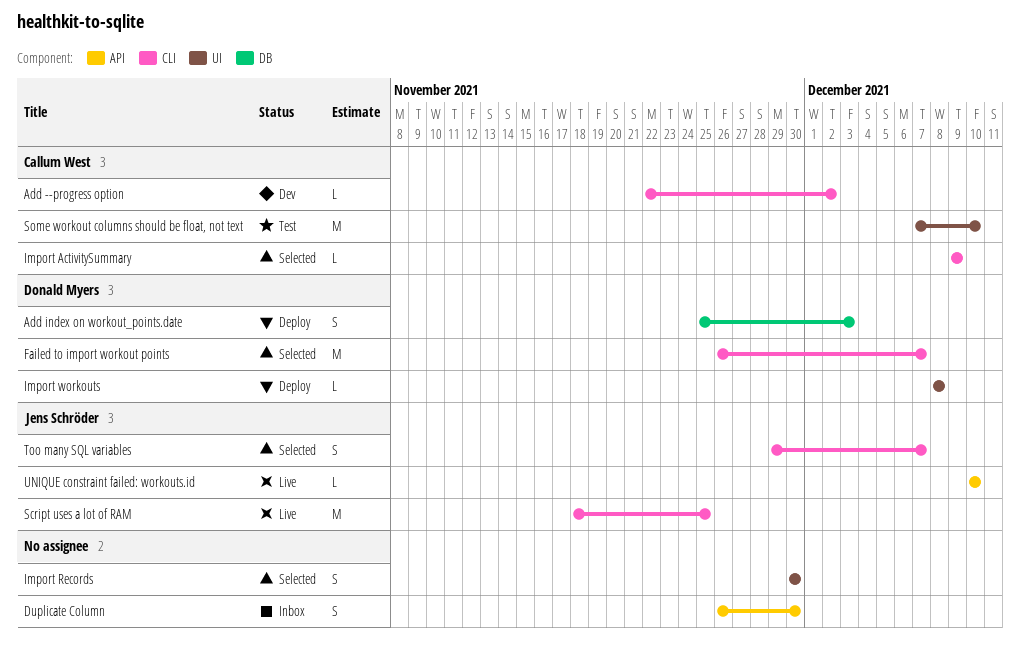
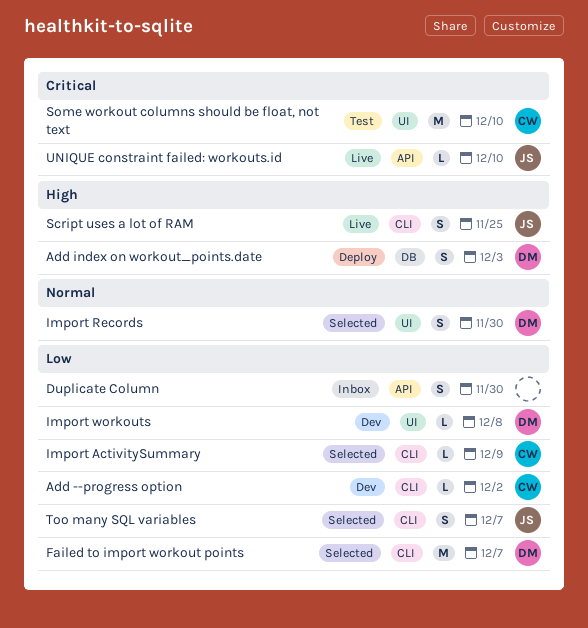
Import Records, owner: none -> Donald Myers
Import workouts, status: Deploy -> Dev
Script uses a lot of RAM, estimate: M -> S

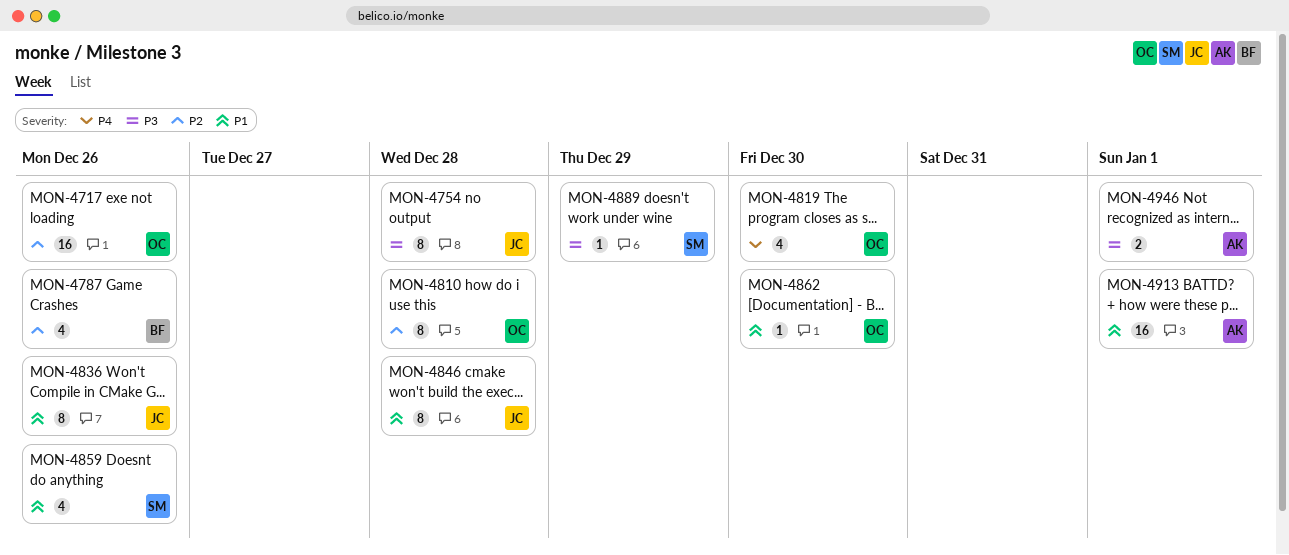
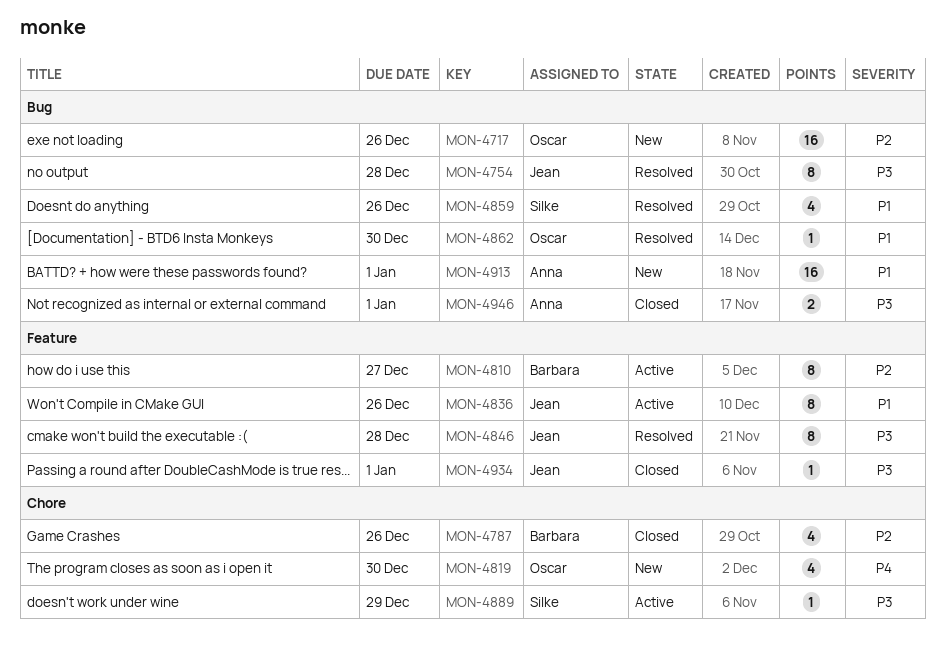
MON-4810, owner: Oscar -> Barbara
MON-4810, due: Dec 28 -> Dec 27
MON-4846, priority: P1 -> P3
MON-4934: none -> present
============
* **WORK TASK**
The needed output is the lines from the one with "Import workouts, status: Deploy -> Dev" through the end of the listing, written out exactly, both ends included, pictures excluded.

* **OUTPUT FOR THIS EXERCISE**
Import workouts, status: Deploy -> Dev
Script uses a lot of RAM, estimate: M -> S

MON-4810, owner: Oscar -> Barbara
MON-4810, due: Dec 28 -> Dec 27
MON-4846, priority: P1 -> P3
MON-4934: none -> present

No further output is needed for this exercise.